Source texts of formatted documents:

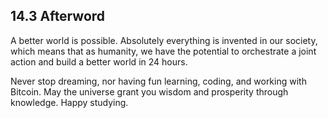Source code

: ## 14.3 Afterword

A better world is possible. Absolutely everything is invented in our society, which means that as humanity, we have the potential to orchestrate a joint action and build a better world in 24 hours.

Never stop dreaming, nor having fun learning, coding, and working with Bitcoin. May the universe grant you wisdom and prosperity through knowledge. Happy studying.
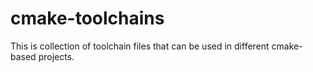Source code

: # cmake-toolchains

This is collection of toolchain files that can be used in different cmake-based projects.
...
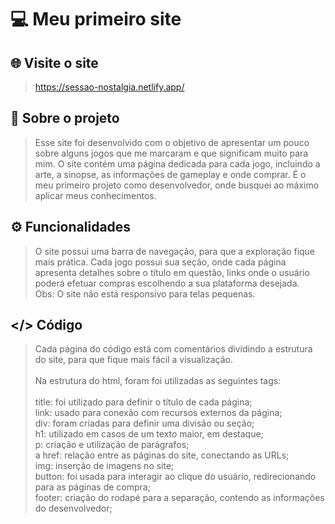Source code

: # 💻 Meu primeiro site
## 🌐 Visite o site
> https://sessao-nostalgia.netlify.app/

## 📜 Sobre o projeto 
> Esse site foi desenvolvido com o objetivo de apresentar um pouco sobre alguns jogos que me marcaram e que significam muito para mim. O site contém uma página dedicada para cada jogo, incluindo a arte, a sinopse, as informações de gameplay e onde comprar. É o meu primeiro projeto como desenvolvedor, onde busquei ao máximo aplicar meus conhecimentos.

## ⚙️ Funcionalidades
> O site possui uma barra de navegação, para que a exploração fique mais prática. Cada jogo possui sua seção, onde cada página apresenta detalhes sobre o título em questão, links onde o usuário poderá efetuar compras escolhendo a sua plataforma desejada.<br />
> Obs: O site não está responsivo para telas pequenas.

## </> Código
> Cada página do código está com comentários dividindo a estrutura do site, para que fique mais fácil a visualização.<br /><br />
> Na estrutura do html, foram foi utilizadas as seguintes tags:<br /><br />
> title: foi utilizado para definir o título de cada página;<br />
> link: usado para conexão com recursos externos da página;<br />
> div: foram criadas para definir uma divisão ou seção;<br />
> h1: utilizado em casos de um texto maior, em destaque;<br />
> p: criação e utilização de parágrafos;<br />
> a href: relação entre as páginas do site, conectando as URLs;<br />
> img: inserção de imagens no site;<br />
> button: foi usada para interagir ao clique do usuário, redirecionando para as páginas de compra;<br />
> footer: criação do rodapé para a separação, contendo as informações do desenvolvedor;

(BRIEF) If a line in the entries above contains the word "título", copy it.

(RESPONSE TO THIS EXERCISE)
> O site possui uma barra de navegação, para que a exploração fique mais prática. Cada jogo possui sua seção, onde cada página apresenta detalhes sobre o título em questão, links onde o usuário poderá efetuar compras escolhendo a sua plataforma desejada.<br />
> title: foi utilizado para definir o título de cada página;<br />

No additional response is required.